Chart 4 - BTC perpetual swaps funding rates

Source: Skew

As shown, funding rates, which are normally positive, turned negative as perpetual swaps were priced lower than the spot index. In such cases, traders who hold short positions will pay for long positions. During this period of extreme volatility, most exchanges observed their fundings rates surged more than 7x larger than the historical mean.

Record-breaking volume across major exchanges

Major exchanges recorded a significant rise in volumes as traders rushed to capitalize on opportunities. Aggregated daily volumes began to climb on March 12th and ultimately reached an all-time high, recording $47 billion worth of contracts traded in a day.

Chart 5 - Weekly volumes across the top 5 crypto exchanges

Source: Binance Futures

The aggregated weekly volume across the top 6 crypto-derivative exchanges rose from $95 billion to $194 billion during the week. Binance Futures recorded a new all-time high, with over $9 billion traded in a single day. 

In general, derivatives trading activity increased as traders and investors rushed to capitalize on opportunities to hedge and participate in the selling momentum. Unsurprisingly, the derivatives markets became the go-to venue for them to take advantage of these opportunities.

The sell-off provided ample opportunities for both shorter-term traders and longer-term investors alike to acquire crypto assets at a significant discount. 

Insurance funds suffered significant losses 

Crypto derivatives exchanges witnessed one of its highest liquidations ever as Bitcoin recorded one of its worst trading days in history. An estimated $1 billion in long positions were liquidated across major exchanges as markets capitulated.

As liquidations were triggered, Binance Futures’ insurance fund was activated to absorb losses from its users. The fund used more than 50% of its resources to protect users from auto-deleverage liquidations (ADLs), resulting in a decline in its USDT reserves from 12.8 million to 6.2 million USDT. 

Foreseeing more volatility ahead, Binance Futures injected more reserves totaling 5 million USDT to protect more users from auto-deleverage liquidations (ADL).

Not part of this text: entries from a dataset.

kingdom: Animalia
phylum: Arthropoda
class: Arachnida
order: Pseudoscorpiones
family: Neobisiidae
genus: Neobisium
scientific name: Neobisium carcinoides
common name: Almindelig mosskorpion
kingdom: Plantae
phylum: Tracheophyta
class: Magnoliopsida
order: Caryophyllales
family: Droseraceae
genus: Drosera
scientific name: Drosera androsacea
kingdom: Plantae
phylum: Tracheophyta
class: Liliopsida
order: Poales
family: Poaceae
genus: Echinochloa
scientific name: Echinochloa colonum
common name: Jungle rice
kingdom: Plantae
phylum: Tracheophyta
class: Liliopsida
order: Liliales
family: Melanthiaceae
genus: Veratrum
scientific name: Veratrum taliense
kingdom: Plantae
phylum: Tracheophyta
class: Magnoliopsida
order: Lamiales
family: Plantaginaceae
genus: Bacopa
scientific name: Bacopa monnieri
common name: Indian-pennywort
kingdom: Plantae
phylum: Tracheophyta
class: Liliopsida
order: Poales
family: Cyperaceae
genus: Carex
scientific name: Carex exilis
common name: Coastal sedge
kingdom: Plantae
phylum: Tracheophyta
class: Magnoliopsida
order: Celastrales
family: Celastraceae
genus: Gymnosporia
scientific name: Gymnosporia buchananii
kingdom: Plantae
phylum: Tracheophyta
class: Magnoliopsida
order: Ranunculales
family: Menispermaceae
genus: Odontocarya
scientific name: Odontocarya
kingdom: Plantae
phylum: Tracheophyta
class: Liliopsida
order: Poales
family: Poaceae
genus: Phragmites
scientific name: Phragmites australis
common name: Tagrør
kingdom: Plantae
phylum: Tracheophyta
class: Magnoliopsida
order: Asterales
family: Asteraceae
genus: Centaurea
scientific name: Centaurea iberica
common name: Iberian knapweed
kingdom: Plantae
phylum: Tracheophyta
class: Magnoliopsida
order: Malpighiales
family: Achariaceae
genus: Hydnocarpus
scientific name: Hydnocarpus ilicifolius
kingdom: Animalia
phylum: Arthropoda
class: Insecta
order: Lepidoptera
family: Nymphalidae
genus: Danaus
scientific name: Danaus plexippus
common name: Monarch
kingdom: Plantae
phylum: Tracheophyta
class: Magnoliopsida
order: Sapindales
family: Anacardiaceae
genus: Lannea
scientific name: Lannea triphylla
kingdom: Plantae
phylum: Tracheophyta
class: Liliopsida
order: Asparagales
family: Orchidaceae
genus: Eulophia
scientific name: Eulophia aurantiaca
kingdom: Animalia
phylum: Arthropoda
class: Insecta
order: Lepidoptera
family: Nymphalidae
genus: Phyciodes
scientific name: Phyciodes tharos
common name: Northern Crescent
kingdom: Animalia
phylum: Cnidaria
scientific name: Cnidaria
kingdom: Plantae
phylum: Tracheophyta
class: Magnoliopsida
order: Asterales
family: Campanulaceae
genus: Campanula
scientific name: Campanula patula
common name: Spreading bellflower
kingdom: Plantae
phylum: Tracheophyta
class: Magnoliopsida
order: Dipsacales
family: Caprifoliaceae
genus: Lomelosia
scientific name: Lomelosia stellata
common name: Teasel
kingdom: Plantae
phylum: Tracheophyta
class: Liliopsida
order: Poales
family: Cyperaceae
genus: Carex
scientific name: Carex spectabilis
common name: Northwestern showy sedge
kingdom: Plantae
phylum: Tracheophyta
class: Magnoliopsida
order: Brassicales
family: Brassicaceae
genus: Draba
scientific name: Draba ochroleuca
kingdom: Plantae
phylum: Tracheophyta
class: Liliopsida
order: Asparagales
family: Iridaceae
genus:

Furthermore, Binance Futures managed to avoid any large ADL events as liquidation losses were adequately covered by its insurance fund.

Unlike other insurance funds, the Binance Futures’ insurance fund is used for what it was intended. The fund accepts risk and positions in the event of sizable liquidations to ensure that clients do not receive auto-deleverage liquidations (ADLs).

Chart 6 - Binance Futures insurance funds lost 50% of its value 

Source: Binance Futures

Similar to Binance, Deribit’s insurance fund was nearly vaporized overnight as a result of the crash. In three days, Deribit’s fund fell by 53% from 391 BTC to 183 BTC. 

On the contrary, insurance funds on other major exchanges such as OKex, Huobi and Bitmex seem under-utilized despite massive amounts of liquidations reported across these exchanges. 

Chart 7 - Net outflows from insurance funds across other crypto exchanges

Source: Binance Futures

As the market capitulation unfolds on 12 and 13th of March, these exchanges did not report any significant outflows from their respective insurance funds (refer to chart). 

Ultimately, the purpose of an insurance fund is to protect users. The Binance Futures’ insurance fund is a dedicated resource to ensure that bankrupt traders do not suffer from adverse losses and the profits of winning traders are paid out in full. Therefore, it is crucial to maintain the fund as a consumer protection feature and use it as intended.

Final Thoughts

In extremely volatile markets, exchanges must provide a seamless trading experience for users as any technical and congestion issues may add more panic into the markets, as we witnessed in the past week.

In addition, cryptocurrency exchanges must ensure that robust risk management mechanisms are in place to provide a reasonable level of assurance to protect users. As such, it is crucial to maintain safety nets such as insurance funds that are consumer-protection driven and used as intended.

Looking ahead, the crypto-derivatives market could continue to register strong volumes and display high volatility as uncertainties across the global economy persist.